» TASK:
Using the opinion excerpt on New York's socialist candidates below, answer these questions:
1. For which congressional district will Darializa Avila Chevalier be the Democratic candidate?
2. What dollar amount of student-loan debt does the excerpt say would be forgiven?
3. Which two British political parties are named, and who is linked to each?

» DOCUMENT EXTRACT:
For those impervious to the siren call of socialism, its activities in the world seem like the truth according to Hegel, “a bacchanalian whirl in which no member is not drunk.” The sitting New York Democrats that Mamdani’s new squad just defeated are pretty far left. But they are the soul of moderation compared to the newcomers.
Darializa Avila Chevalier, who will be the Democratic candidate for New York’s 13th district, wants to abolish prisons, abolish ICE, abolish borders and defund the police. She thinks “all deportations are wrong” and has called the United States an “effing disgrace.” “I forgot to get napkins,” she wrote online, “so I just wiped my hand on the American flag behind me.”
Claire Valdez (NY-7) and Brad Lander (NY-10) are cut from the same cloth. Grant citizenship and voting rights to illegal aliens? Yep. Seize the property of “bad landlords”? You betcha. Eliminate private health insurance and make taxpayers pony up for all transgender procedures? But of course. Abolish ICE, forgive the $2 trillion of student-loan debt, pack the Supreme Court? Can you doubt it?
A standard option in all current models of socialism is a ferocious anti-Israel sentiment fed, although you are not supposed to notice this, through a noxious current of apparent anti-Semitism. “Israel doesn’t exist,” Chevalier tells her followers, while all three support Hamas and think that Israel’s actions to defend itself in Gaza count as “genocide.”
What will be the upshot or outcome of these political perturbations? The disclaimer found on many financial statements offers a useful reminder: past results are no guarantee of future performance. A persistent gremlin affecting our prognostications is the temptation to extrapolate simply from current trends to future realities. It is easy to discount the presence of countervailing forces.
In Britain, the current of sentiment represented by Nigel Farage’s Reform party and Rupert Lowe’s Restore Britain is proving to be irrepressible.
In the US, the socialist wave cresting in blue municipalities breaks against the juggernaut that is MAGA. It is possible that the socialist fantasy overwhelms and impoverishes us all. But since socialism is contrary to human flourishing, it is probable that the socialist onslaught will fail. Reality contains a self-correcting guidance system. That is reason for confidence, though not for complacence.

» RECORDS PROVIDED:
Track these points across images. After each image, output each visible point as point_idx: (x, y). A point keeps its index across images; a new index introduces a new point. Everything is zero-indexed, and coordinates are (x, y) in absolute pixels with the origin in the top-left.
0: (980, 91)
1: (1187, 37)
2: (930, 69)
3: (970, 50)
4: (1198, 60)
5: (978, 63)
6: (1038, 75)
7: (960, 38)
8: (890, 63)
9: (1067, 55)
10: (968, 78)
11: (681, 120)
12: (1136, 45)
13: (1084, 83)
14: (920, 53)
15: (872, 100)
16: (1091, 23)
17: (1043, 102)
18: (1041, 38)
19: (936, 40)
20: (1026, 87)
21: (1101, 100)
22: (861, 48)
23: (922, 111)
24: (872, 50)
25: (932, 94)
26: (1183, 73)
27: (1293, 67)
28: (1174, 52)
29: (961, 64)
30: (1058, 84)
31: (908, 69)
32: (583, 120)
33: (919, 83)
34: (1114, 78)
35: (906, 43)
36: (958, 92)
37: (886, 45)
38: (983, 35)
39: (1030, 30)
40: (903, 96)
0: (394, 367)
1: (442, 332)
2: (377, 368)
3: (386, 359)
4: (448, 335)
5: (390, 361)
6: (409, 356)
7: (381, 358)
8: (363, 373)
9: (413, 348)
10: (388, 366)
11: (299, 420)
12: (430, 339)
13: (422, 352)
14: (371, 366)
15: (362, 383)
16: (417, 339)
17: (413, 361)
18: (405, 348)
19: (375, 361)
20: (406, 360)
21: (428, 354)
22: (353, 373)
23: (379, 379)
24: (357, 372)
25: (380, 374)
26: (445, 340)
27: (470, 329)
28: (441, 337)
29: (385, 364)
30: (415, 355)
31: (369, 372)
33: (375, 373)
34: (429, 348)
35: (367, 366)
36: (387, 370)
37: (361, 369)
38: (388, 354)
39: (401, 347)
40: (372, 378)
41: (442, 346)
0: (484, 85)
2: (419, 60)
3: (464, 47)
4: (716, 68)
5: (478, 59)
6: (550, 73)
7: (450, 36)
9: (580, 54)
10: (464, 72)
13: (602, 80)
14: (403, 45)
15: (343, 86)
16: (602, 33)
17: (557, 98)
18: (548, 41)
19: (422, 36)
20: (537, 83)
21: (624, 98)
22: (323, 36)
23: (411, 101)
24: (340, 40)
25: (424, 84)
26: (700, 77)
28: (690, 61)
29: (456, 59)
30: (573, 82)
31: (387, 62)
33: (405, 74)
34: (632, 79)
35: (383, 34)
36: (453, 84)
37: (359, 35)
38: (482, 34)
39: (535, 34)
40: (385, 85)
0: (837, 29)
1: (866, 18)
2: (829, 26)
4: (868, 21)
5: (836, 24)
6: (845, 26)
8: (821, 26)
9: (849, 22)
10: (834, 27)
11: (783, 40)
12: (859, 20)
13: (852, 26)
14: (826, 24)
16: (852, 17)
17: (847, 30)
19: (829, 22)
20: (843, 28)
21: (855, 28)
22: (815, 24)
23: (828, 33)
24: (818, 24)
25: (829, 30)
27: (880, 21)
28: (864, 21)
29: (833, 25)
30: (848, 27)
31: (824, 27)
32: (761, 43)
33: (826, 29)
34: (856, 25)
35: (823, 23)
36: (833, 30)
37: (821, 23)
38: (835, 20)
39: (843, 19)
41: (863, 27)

» EXPECTED OUTPUT:
1. New York's 13th district.
2. $2 trillion.
3. The Reform party, linked to Nigel Farage, and Restore Britain, linked to Rupert Lowe.